*Task details*: Please turn the items into a Markdown table, starting at their first line and ending at the line containing "hnen eine breite Palette an Optionen.", with both ends included. Skip any blank lines, and use a column named "No." for the row number and a column named "Line" for the line text.

======== Study material ========

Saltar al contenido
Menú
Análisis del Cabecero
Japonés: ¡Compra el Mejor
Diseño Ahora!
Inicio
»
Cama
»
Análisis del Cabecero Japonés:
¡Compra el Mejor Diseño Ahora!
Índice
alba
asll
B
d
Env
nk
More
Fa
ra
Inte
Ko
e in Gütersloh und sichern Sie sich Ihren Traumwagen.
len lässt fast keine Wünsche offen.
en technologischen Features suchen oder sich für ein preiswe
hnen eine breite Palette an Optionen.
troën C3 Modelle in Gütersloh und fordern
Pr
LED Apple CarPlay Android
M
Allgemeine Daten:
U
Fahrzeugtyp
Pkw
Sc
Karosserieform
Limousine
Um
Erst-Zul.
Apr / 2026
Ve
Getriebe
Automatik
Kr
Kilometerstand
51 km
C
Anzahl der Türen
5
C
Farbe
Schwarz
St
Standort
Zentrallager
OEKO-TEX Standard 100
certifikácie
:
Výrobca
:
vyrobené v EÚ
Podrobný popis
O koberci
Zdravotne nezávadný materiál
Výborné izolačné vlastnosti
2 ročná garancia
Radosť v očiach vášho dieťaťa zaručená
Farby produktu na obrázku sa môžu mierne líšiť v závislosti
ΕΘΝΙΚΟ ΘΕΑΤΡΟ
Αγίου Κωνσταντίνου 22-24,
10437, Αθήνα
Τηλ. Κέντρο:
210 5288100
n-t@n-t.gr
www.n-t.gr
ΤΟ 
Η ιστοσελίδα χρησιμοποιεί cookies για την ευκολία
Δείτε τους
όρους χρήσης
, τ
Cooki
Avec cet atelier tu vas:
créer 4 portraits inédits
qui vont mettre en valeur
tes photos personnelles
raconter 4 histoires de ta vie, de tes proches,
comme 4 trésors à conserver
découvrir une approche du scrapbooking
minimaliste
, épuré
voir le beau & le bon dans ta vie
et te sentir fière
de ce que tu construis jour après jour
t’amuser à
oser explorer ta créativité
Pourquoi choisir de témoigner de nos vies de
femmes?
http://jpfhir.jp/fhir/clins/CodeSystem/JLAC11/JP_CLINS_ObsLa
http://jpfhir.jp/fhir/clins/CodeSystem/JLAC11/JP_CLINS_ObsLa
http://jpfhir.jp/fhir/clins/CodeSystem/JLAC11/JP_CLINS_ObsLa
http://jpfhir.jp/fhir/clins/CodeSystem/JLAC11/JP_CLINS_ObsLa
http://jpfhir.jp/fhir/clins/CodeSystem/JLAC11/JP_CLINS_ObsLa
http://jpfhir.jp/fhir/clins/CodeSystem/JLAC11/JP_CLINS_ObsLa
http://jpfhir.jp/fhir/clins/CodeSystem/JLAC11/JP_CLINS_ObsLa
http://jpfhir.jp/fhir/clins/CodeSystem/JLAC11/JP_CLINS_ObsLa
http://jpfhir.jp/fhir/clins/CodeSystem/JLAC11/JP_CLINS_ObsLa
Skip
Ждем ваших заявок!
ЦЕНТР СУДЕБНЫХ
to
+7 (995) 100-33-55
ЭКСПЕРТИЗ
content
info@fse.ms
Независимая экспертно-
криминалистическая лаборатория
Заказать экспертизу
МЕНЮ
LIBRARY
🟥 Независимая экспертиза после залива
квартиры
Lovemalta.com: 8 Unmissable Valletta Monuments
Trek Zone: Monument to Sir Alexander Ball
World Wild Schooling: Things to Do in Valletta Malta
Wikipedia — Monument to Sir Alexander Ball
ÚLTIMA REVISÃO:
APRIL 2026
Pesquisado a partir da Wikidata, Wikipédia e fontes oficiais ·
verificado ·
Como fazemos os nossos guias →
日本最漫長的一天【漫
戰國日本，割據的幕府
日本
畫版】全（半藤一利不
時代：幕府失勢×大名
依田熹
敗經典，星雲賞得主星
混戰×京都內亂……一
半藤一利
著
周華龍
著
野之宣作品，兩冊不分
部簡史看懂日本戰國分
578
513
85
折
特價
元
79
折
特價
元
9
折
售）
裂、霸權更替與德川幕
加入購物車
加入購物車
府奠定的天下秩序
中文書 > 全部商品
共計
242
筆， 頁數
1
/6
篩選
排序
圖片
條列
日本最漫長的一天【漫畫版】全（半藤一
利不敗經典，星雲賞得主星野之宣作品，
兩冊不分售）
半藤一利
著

========

*Answer section*:
| No. | Line |
|---|---|
| 1 | Saltar al contenido |
| 2 | Menú |
| 3 | Análisis del Cabecero |
| 4 | Japonés: ¡Compra el Mejor |
| 5 | Diseño Ahora! |
| 6 | Inicio |
| 7 | » |
| 8 | Cama |
| 9 | » |
| 10 | Análisis del Cabecero Japonés: |
| 11 | ¡Compra el Mejor Diseño Ahora! |
| 12 | Índice |
| 13 | alba |
| 14 | asll |
| 15 | B |
| 16 | d |
| 17 | Env |
| 18 | nk |
| 19 | More |
| 20 | Fa |
| 21 | ra |
| 22 | Inte |
| 23 | Ko |
| 24 | e in Gütersloh und sichern Sie sich Ihren Traumwagen. |
| 25 | len lässt fast keine Wünsche offen. |
| 26 | en technologischen Features suchen oder sich für ein preiswe |
| 27 | hnen eine breite Palette an Optionen. |